> [EXERCISE BRIEF]:
From the records below, extract all the text exactly and leave the images behind.

> [INPUT MATERIAL]:
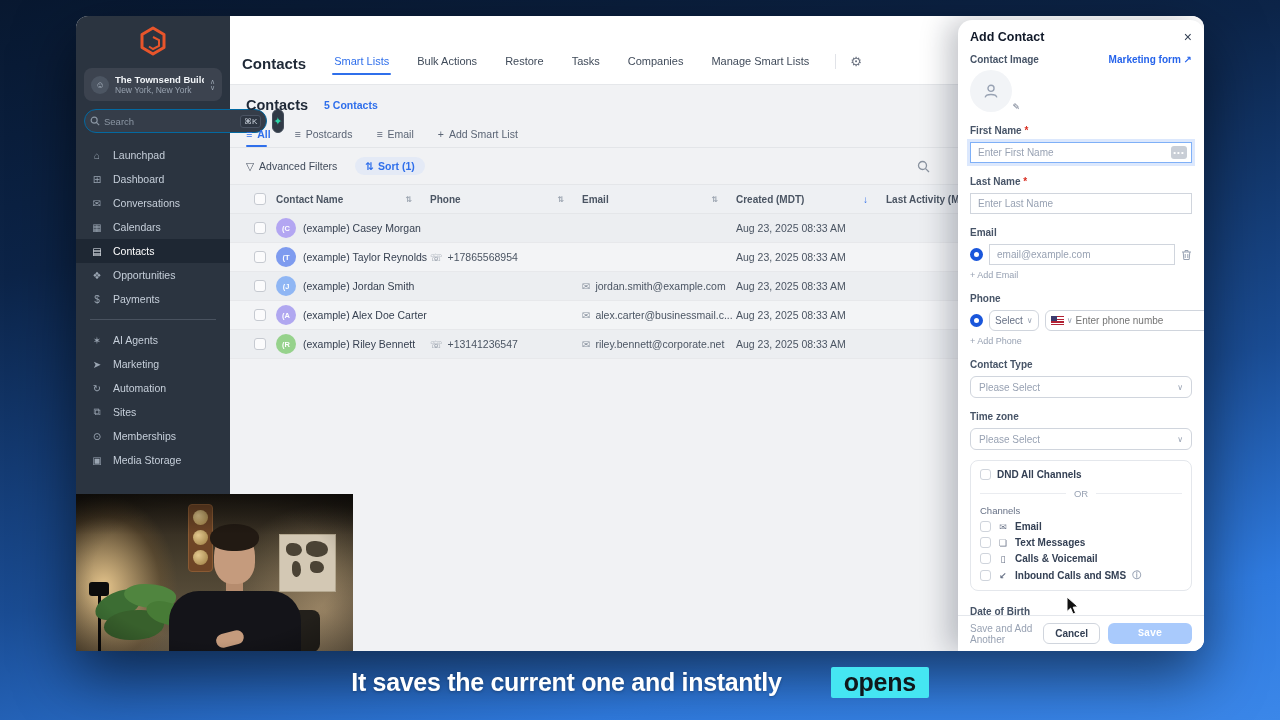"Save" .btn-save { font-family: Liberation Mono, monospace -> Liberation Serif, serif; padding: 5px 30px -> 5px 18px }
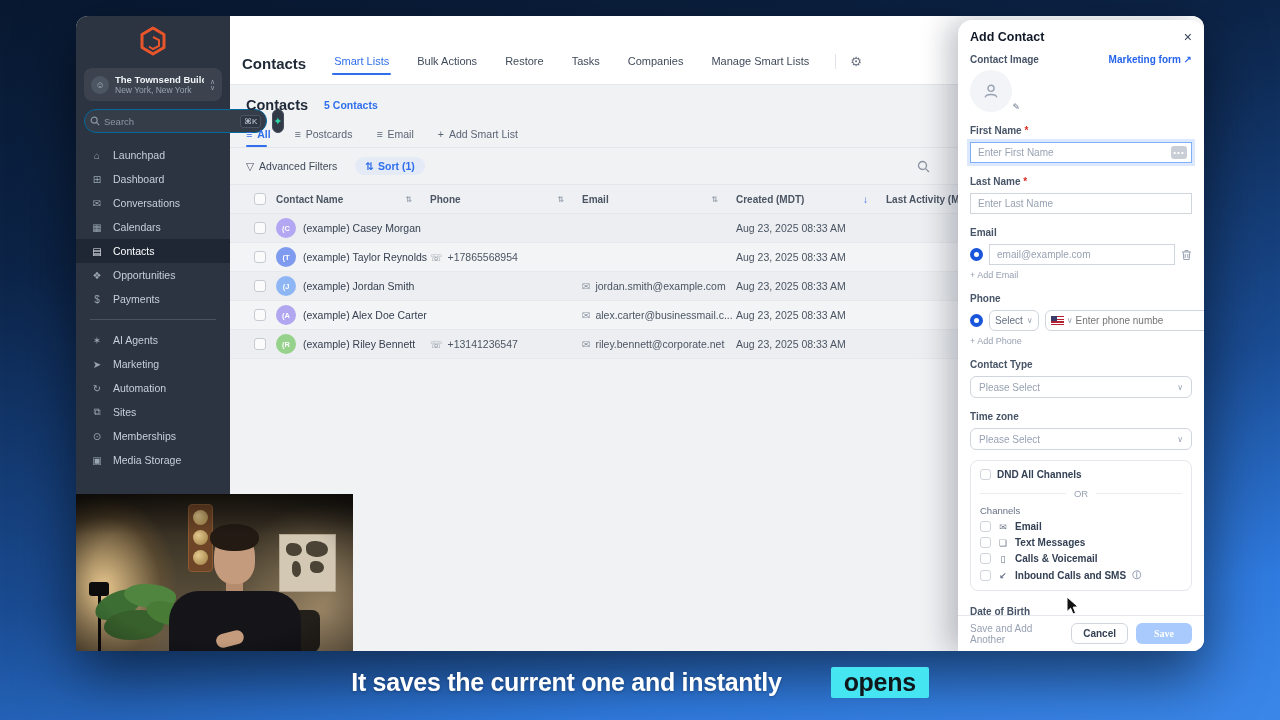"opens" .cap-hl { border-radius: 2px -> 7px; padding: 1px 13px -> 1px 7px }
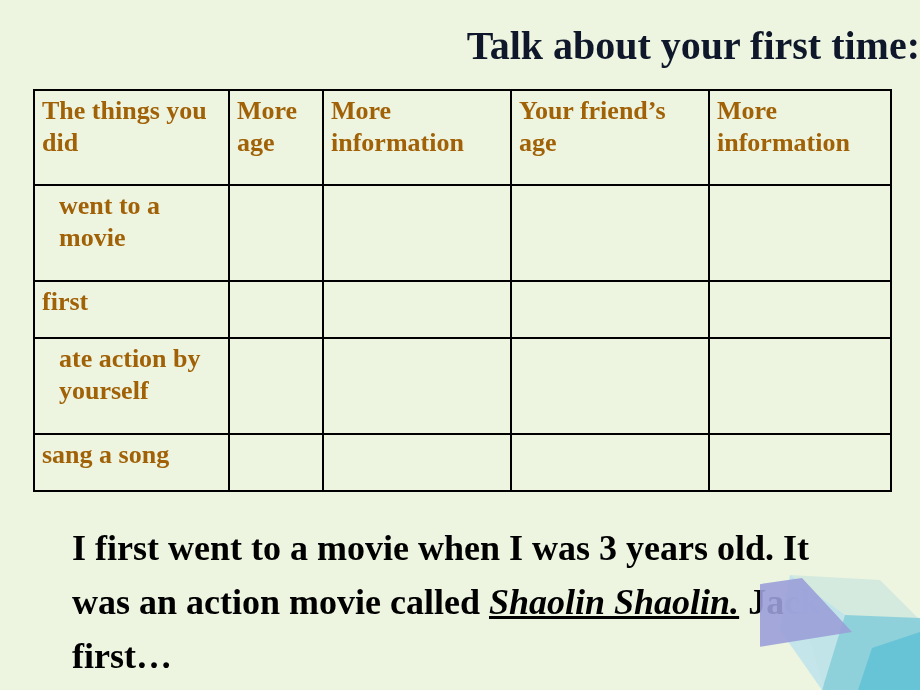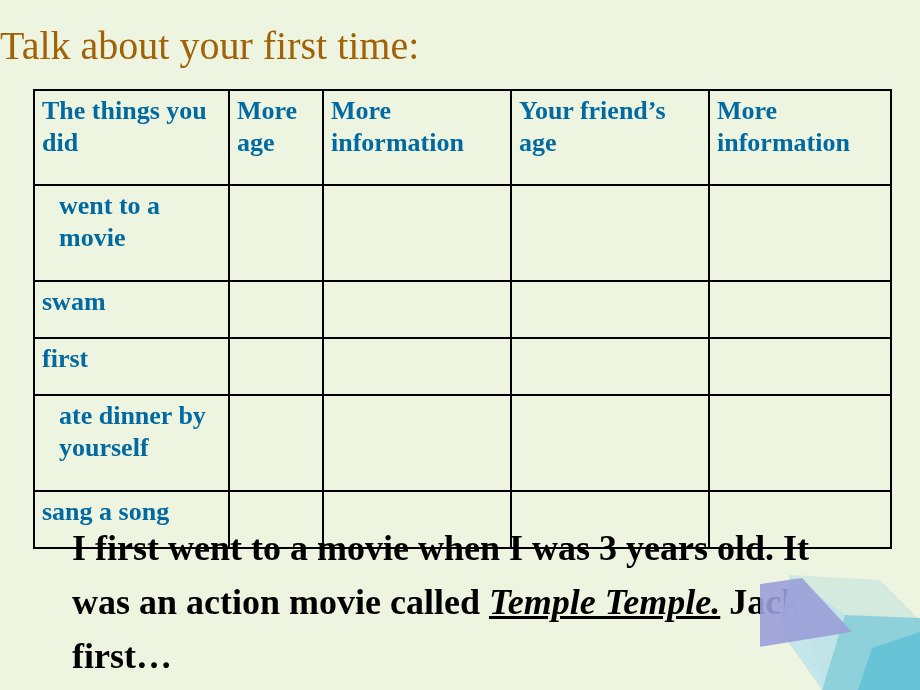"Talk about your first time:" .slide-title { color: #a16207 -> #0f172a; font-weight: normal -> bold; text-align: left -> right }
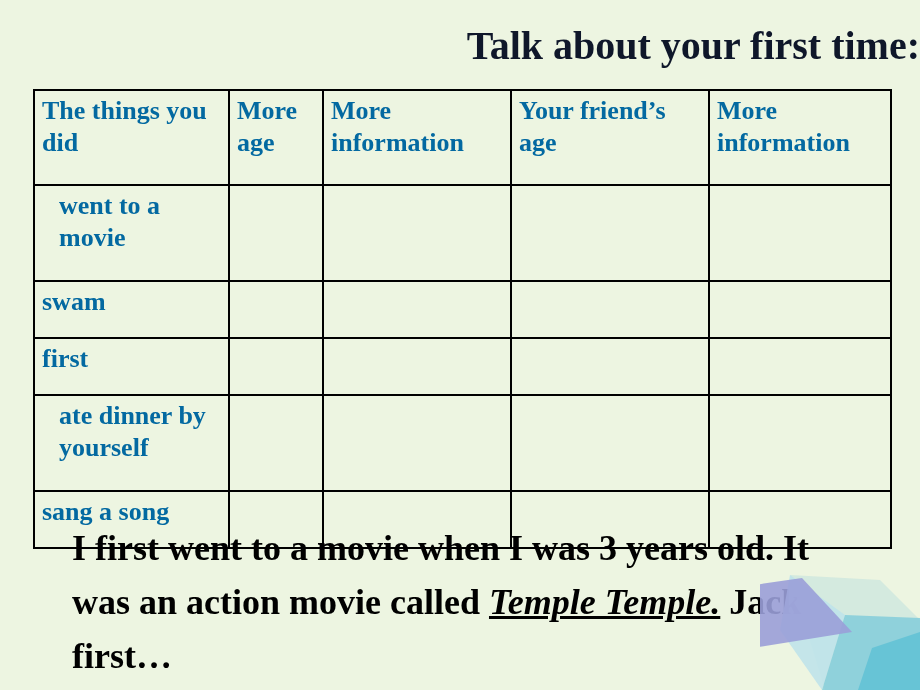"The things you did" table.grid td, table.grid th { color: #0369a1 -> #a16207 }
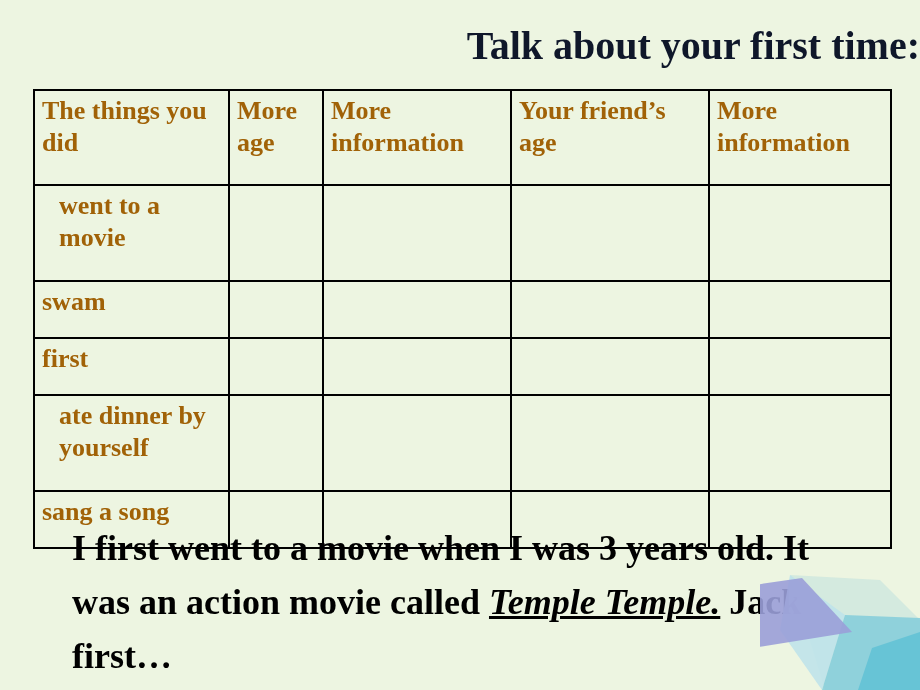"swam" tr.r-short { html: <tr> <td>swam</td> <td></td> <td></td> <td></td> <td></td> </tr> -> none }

> [YOUR RESPONSE]:
"Save" .btn-save { font-family: Liberation Mono, monospace -> Liberation Serif, serif; padding: 5px 30px -> 5px 18px }
"opens" .cap-hl { border-radius: 2px -> 7px; padding: 1px 13px -> 1px 7px }
"Talk about your first time:" .slide-title { color: #a16207 -> #0f172a; font-weight: normal -> bold; text-align: left -> right }
"The things you did" table.grid td, table.grid th { color: #0369a1 -> #a16207 }
"swam" tr.r-short { html: <tr> <td>swam</td> <td></td> <td></td> <td></td> <td></td> </tr> -> none }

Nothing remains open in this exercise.